Gentoo hardened on the desktop && poor mans solid state filesystem cache

As I’ve got a new laptop (a tiny EeePC) I used the chance to try gentoo hardened on the desktop. For those who don’t know: Gentoo hardened is a Gentoo Linux flavour where all packages are compiled with stack smashing protection (SSP) and address space layout randomization (ASLR) support. This makes the system a pretty hostile environment for attackers. So far everything went good and I have a fine gnome desktop running. The only major glitch is that python C extensions (ctypes) don’t work because the python runtime uses a bad mmap which would violate the general W^X policy enforced by the PaX kernel patches. But that bug is reported upstream and can and will be fixed.

Another security measure hardened takes is the so called relro linking. Usually when you link your executable binary against a shared library (.so) the dynamic linker loads symbols as they are needed (lazy). For this and the general dynamic linking process to work, references to dynamically exported symbols have to go through an indirection process. One part of this indirection mechanism on IA32 and AMD64 is the GOT, the global offset table. Think of it as a table where you can look up the addresses of symbols (not quite correct though). When the dynamic linker works in lazy mode, it fills out entries in the GOT as needed. Therefore the GOT must be writeable memory.

***

- [TO BE DONE]:
- 1) Can you condense the paragraph of the Gentoo hardened post that begins "Another security measure hardened takes" into a short bulleted list that keeps its main facts?
- 2) Could you resume the Gentoo hardened post after its last sentence and carry it forward?
The entries that come next are separate material, unrelated to the Gentoo hardened post.

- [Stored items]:

***

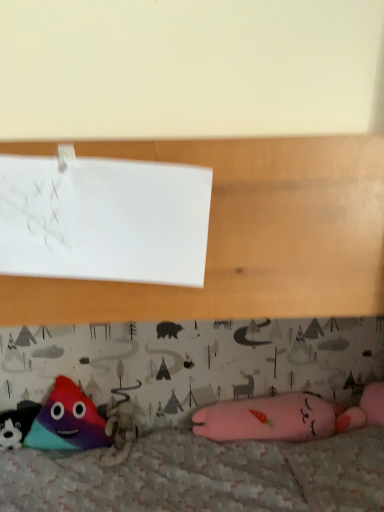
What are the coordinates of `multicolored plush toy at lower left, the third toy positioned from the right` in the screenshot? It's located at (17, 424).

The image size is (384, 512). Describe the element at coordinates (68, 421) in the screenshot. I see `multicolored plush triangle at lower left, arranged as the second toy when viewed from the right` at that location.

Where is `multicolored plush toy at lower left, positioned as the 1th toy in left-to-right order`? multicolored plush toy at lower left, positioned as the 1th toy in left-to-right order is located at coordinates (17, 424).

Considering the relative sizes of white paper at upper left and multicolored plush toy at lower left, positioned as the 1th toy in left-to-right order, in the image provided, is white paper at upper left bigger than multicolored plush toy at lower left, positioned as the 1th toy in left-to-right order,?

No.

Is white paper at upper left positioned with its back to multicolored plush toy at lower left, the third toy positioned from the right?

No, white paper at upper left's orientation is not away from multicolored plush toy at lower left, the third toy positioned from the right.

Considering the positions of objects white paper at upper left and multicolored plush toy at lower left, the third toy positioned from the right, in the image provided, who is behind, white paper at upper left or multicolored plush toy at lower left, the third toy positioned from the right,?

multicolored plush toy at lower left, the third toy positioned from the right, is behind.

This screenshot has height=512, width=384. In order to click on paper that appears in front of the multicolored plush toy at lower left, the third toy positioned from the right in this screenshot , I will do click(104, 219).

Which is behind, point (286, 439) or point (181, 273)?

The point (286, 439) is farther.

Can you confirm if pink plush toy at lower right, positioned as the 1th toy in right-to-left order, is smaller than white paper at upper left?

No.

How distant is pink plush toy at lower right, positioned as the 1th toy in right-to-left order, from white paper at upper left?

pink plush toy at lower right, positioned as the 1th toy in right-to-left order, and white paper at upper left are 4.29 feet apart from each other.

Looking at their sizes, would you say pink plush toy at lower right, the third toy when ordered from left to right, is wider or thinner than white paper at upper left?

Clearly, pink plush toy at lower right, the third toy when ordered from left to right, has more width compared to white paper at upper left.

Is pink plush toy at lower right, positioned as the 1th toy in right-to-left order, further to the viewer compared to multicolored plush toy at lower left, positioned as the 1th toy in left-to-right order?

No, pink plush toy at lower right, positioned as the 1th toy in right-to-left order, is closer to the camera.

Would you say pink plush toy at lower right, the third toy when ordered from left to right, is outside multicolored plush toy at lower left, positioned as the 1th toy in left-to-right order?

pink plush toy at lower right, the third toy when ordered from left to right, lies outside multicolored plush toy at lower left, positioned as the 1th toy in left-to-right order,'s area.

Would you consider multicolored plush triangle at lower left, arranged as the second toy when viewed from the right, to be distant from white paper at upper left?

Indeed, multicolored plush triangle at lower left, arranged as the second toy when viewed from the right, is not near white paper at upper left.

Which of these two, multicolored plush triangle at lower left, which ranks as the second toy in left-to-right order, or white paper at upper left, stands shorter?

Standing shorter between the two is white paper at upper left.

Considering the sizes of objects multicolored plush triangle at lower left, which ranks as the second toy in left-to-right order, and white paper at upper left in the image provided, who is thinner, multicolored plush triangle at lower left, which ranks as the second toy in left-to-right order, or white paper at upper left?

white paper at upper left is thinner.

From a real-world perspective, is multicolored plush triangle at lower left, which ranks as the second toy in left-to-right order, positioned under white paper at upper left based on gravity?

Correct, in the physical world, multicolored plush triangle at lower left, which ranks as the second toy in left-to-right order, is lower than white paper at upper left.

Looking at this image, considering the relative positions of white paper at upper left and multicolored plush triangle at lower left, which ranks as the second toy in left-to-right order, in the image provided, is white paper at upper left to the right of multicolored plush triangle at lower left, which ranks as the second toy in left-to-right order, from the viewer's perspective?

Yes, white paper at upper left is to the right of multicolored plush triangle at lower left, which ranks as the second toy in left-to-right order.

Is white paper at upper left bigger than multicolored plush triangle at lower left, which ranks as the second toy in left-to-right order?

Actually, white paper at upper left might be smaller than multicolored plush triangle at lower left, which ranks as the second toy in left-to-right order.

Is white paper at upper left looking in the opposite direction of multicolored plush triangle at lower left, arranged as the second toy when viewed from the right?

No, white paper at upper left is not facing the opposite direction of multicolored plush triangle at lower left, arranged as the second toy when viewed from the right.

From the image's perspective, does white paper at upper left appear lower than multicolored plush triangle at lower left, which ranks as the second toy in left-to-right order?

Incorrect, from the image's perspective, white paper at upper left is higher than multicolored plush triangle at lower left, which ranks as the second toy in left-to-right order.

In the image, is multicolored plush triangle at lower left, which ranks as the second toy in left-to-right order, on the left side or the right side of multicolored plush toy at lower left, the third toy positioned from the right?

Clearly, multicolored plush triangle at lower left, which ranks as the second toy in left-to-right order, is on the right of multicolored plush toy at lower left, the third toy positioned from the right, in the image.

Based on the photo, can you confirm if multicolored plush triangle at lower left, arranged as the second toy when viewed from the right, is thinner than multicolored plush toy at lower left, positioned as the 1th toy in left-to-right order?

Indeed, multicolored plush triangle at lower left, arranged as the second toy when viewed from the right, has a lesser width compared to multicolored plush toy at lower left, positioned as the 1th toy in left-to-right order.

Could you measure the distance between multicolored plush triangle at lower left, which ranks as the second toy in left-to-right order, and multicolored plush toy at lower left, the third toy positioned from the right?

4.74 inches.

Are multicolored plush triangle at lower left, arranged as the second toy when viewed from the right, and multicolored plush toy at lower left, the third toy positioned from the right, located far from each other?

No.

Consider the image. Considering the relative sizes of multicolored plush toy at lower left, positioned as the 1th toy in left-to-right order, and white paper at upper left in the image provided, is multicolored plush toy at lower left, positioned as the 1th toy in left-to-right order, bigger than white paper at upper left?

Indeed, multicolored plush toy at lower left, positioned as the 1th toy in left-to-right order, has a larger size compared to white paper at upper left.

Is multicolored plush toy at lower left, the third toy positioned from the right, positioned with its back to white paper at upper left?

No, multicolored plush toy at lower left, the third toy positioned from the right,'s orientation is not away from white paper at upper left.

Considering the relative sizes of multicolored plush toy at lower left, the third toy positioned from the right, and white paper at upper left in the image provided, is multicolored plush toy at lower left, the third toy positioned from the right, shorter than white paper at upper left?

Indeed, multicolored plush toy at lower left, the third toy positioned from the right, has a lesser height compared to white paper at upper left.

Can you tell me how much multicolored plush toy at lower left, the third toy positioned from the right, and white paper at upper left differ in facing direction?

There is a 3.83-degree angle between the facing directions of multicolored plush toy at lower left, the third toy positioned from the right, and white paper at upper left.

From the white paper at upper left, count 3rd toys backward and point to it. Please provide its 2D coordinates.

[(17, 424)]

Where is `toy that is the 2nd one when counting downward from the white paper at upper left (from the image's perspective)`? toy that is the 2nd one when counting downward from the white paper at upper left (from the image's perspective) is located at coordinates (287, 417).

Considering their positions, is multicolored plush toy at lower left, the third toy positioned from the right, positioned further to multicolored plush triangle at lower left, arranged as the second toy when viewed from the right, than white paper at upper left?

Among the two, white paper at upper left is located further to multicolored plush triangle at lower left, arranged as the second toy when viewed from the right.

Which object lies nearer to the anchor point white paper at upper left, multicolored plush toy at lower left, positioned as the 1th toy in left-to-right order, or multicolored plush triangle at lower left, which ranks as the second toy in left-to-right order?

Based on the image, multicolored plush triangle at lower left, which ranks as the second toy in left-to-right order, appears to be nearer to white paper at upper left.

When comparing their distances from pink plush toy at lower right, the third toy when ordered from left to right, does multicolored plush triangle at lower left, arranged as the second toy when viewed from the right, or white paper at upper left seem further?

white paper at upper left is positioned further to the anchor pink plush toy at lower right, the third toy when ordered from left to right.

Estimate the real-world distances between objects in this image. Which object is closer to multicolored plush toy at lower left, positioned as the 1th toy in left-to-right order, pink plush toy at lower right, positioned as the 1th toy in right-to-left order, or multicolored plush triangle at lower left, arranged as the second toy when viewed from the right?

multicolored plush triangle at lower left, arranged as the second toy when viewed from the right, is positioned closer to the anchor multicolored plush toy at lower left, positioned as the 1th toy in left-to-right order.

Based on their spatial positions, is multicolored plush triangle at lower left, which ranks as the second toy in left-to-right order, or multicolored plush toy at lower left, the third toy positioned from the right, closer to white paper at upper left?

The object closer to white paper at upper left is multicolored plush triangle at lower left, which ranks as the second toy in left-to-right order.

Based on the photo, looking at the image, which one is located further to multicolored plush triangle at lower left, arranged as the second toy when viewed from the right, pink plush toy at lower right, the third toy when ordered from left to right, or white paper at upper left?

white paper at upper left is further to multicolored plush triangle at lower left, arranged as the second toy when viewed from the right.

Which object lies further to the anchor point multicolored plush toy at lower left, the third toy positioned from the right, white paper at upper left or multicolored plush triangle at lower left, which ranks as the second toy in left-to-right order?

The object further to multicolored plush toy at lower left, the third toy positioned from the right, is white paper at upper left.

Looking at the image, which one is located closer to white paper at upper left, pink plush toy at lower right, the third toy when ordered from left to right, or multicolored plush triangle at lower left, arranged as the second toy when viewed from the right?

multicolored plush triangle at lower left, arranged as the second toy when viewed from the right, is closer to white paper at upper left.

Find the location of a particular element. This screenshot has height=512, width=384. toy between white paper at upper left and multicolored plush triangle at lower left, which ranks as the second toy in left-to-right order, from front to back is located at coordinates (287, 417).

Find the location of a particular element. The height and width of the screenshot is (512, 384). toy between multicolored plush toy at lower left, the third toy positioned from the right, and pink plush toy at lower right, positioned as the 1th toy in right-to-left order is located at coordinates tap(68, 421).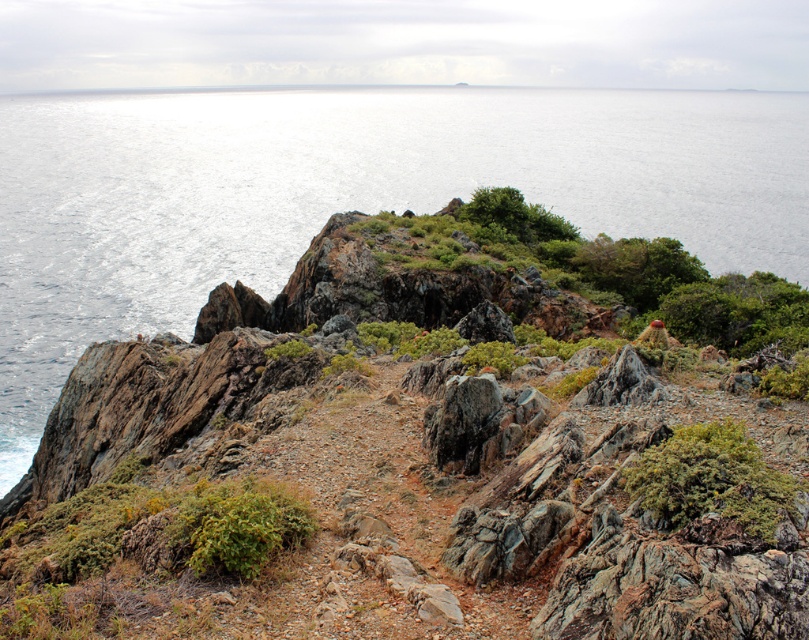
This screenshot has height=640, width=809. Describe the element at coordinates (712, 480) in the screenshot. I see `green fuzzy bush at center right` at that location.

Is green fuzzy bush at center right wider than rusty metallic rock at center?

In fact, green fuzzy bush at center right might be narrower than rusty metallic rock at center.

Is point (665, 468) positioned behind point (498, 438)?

***

- [SOLVED PROBLEMS]:
- 1)
- Gentoo hardened also uses relro linking.
- Normally, when an executable is linked against a shared library (.so), the dynamic linker loads symbols lazily, as they are needed.
- For this and dynamic linking in general, references to dynamically exported symbols must go through an indirection process.
- On IA32 and AMD64, part of that mechanism is the global offset table (GOT), roughly a table for looking up symbol addresses.
- In lazy mode the dynamic linker fills in the GOT as needed, so the GOT must be writeable memory.

- 2)
Now if an attacker manages to insert code into a running process and then tries to transfer control to this code one convenient way to achieve this would be to write into the GOT and manipulate an address there. Therefore we don’t really want the GOT to be writeable. But for this to work, lazy binding has to be disabled. That’s done with the ldd linker flags -z now and -z relro. -z now advises the linker to resolve symbols on load time and not to use lazy binding. -z relro makes the linker mark the GOT read-only.

Now while this is a cool defensive feature for security, it’s terrible for desktop performance. Every program loads all of it’s libraries on load time which slows down load times. I didn’t do any measurements but my HDD got pretty busy when I started heavy GUI programs. Combined with a slow laptop HDD this is no fun.

But there is a device in this little laptop that is unused most of the time anyway and could help: the SD-card reader. Given a good controller attached to the USB2.0 port and a fast SDHC card, it could somehow serve as a cache for /usr 90% of the systems libraries. So I bought a fine class 10 16GB SDHC card and put it into the slot. dd reported 20MB/s write speed. Combined with excellent random-access behaviour, this should be enough to improve the situation.

Now the idea is to somehow redirect access to /usr onto the SD card. There already are solutions out there. Google for mcachefs. Mcachefs is a fuse filesystem written in C that buffers accessed files on another filesystem that may be a solid state disk. But mcachefs is alpha-sate software and has known bugs. So I needed to go for something simpler. Writing my own python fuse filesystem seemed like a lot of work and the extra fuse overhead is something I’d like to avoid if possible anyway.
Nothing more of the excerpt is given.